И вдруг адмирал сказал:
— Между прочим, сейчас у меня в академии некий подводник Стариков учится. Твой земляк, если мне память не изменяет.
Больше адмирал ничего не сказал. И тогда я решился подстегнуть его вопросом:
— И как он?
Подбросить-то вопрос подбросил, но почти не надеялся получить на него ответ. Однако, помедлив, адмирал сказал:
— Думающий товарищ… Очень думающий.
Напомню, что это сказал человек, которого все мы знали как невероятно скупого на похвалу.
А мне лично познакомиться с Валентином Георгиевичем довелось уже после войны в родной нам Перми. Тогда он уже был капитаном 1-го ранга, и на груди его, кроме Золотой Звезды, горели ордена Ленина, Красного Знамени, Ушакова II степени, Отечественной войны I степени, Красной Звезды и многие медали. Я же в то время был просто капитан-лейтенантом запаса. Но разница в годах, званиях и наградах не послужила помехой, Валентин Георгиевич встретил меня радушно, как старого знакомого.
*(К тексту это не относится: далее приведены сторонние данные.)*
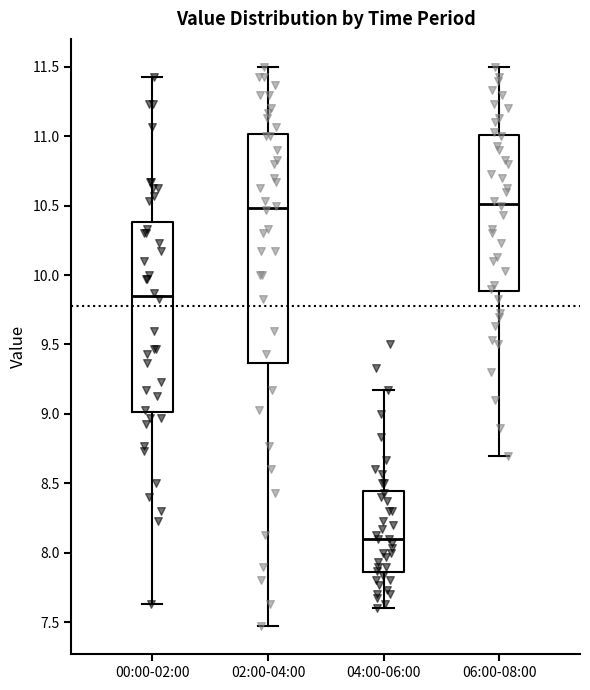

Reading left to right, transcribe this box plot: for each box, give where its median line is, the range the box spans, and where its two whiskers end, as read against the y-axis. The values are not printed on the chart, so give them approximately, as read against the axis.

00:00-02:00: median 9.85, box 9.00 to 10.40, whiskers 7.65 to 11.45
02:00-04:00: median 10.50, box 9.35 to 11.00, whiskers 7.45 to 11.50
04:00-06:00: median 8.10, box 7.85 to 8.45, whiskers 7.60 to 9.15
06:00-08:00: median 10.50, box 9.90 to 11.00, whiskers 8.70 to 11.50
Был он высок, широкоплеч, белокурые волнистые волосы зачесывал назад. И рукопожатие — сильное, чистосердечное.
Не знаю, сколько раз мне довелось встречаться и беседовать с Валентином Георгиевичем. Не буду утверждать и того, что будто познал его полностью. Но главные его жизненные принципы, ручаюсь, ухватил. Они предельно ясны и прекрасны: огромная любовь к Родине, верность дружбе и неодолимая жажда знаний.